[Collected data]
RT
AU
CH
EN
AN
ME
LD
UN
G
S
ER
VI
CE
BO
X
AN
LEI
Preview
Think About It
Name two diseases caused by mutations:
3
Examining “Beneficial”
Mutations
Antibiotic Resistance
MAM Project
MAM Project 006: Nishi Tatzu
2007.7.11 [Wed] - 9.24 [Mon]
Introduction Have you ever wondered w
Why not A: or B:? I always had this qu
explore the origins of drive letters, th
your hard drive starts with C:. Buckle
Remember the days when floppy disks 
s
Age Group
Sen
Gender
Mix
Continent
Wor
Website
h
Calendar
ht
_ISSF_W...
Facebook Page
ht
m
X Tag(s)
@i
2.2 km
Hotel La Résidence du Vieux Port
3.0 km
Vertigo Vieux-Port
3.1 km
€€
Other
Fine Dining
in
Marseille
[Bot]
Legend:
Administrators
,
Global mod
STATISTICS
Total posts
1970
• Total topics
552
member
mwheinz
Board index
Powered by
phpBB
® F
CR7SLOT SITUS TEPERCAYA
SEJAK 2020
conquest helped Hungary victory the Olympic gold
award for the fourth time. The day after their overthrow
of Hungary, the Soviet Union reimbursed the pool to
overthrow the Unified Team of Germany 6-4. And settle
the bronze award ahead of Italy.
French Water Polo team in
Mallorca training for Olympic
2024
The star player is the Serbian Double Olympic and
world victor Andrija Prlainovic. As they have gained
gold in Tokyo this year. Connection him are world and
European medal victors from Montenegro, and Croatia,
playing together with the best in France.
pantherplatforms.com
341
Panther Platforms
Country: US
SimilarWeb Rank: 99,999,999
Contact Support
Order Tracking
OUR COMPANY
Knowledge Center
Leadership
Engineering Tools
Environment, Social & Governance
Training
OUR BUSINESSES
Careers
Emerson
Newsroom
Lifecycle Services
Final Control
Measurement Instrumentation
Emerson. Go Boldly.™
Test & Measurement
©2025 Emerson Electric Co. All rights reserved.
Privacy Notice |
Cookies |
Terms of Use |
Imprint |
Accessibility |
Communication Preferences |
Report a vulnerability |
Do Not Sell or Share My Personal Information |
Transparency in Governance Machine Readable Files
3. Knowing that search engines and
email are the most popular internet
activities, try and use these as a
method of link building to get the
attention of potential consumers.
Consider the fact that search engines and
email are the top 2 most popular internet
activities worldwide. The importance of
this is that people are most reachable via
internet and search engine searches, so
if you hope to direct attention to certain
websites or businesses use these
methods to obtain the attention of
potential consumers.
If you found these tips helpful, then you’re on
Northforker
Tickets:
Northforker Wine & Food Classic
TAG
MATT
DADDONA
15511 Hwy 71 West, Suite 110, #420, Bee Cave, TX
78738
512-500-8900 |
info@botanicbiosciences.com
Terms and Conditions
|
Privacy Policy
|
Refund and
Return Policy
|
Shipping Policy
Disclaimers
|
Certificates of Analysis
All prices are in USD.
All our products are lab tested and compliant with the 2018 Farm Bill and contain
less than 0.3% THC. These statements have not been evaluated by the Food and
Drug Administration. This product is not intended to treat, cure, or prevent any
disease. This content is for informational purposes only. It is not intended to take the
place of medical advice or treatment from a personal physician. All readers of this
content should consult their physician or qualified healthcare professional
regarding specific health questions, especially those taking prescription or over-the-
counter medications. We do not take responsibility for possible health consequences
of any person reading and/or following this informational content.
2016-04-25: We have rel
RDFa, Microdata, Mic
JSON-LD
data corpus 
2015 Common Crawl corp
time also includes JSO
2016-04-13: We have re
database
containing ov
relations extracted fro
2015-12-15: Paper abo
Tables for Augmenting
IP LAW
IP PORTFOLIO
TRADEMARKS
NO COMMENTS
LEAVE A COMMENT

### YOUR OBJECTIVE
The task calls for all lines in the entries that hold "intended".

### TASK SOLUTION
Drug Administration. This product is not intended to treat, cure, or prevent any
disease. This content is for informational purposes only. It is not intended to take the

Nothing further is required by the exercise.